**DATASET ENTRIES**
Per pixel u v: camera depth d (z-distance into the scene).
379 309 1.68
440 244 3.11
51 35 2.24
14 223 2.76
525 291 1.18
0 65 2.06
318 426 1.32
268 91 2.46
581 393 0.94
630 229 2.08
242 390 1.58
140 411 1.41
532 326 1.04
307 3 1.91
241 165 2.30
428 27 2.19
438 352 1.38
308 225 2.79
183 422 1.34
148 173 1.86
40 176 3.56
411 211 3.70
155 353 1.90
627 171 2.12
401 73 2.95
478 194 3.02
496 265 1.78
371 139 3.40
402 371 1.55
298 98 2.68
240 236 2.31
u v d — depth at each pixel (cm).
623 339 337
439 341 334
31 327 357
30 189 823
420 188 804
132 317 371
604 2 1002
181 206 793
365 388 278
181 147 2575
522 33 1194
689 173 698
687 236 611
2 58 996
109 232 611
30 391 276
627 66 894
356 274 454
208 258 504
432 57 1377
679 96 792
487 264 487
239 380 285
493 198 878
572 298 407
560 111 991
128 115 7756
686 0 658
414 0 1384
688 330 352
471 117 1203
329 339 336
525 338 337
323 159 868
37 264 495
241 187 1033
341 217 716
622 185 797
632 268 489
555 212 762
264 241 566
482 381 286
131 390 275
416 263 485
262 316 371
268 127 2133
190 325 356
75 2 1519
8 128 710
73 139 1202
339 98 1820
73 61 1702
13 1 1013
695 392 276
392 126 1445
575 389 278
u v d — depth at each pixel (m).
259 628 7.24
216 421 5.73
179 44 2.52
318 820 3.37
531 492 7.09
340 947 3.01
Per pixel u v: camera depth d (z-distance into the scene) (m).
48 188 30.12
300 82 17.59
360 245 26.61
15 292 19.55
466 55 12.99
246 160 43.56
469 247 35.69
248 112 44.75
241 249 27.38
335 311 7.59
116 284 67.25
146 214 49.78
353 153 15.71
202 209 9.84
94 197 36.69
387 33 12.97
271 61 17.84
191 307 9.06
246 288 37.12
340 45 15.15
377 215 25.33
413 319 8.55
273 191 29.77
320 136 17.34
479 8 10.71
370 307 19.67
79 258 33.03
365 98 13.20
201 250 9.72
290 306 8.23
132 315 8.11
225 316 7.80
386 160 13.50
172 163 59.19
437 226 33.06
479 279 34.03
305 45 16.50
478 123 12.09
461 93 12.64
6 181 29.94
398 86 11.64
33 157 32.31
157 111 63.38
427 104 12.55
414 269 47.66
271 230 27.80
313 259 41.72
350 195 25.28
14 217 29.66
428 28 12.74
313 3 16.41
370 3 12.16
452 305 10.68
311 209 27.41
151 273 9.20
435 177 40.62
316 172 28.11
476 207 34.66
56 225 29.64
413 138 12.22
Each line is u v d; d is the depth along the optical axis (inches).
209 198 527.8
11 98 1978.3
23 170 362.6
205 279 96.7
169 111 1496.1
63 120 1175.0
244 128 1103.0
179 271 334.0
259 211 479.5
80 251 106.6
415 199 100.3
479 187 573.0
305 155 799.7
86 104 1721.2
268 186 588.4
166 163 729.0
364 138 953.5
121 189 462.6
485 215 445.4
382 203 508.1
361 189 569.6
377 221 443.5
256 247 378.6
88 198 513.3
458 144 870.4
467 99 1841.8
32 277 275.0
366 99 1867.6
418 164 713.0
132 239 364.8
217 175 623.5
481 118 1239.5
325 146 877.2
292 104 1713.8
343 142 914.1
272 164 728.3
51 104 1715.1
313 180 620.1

**EXERCISE GOAL**
Wherever the string "scene" appears in the entries above, list that line.

**RESPONSE AREA**
Per pixel u v: camera depth d (z-distance into the scene).
Per pixel u v: camera depth d (z-distance into the scene) (m).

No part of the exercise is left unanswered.